By aggregating student data, analysing it for improvement and delivering actionable insights to teachers, the education system will be able to vastly improve the education of different students, providing a more personalised learning experience that can help reduce dropout rates.

Read more about big data analytics in education.

Data Analytics Training 

Organizations should invest in data analytics training as it significantly boosts their capability to harness data for operational and strategic benefits. 

With the vast amounts of data generated in the digital age, having a workforce skilled in data analytics means that companies can better identify trends, optimize processes, and tailor services or products to better meet customer needs. 

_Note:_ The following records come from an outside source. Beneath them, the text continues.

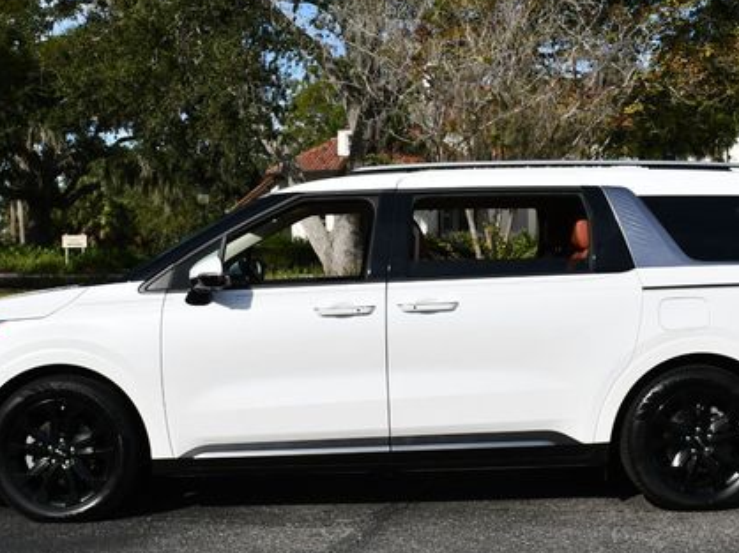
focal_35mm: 59
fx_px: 1259
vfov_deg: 24.8
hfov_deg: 32.7
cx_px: 378
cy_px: 237
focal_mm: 20
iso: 100
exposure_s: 1/320
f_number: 9
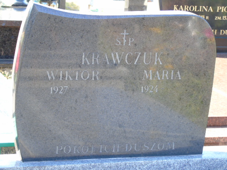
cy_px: 85
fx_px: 813
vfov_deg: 12.0
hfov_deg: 15.9
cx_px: 114
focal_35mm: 124
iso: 100
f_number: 4.6
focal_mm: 22
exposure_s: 1/40
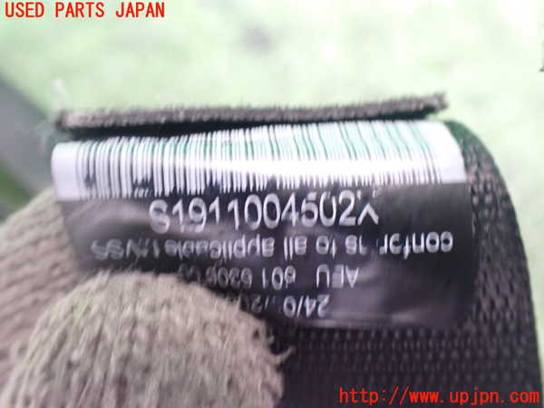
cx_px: 272
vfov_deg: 46.8
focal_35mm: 30
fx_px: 471
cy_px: 204
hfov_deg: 60.0
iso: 800
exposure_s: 1/30
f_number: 2.3
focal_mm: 5.4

This investment in training not only enhances individual employee skills but also contributes to the organization’s overall data literacy. It enables more cohesive and informed decision-making across the board. 

As a result, businesses that prioritize data analytics training are often better positioned to innovate and maintain a competitive edge in their respective industries.

Data Is Knowledge

Data is knowledge, and knowledge is power. As such, big data analytics can help organisations make data-driven decisions and use it, for instance, to understand why some customers behaved in a particular way and why some didn’t.

The usefulness of big data depends on how it is collected, processed and analysed. When done correctly, businesses will be able to effectively pinpoint the needs and wants of their customers and, thus, gain a competitive advantage over their peers.

Big data analytics also allows companies to improve the quality and efficiency of their products, foresee demands, and streamline their supply chain processes accordingly. Powered by data, businesses can make precise decisions the organisation as a whole.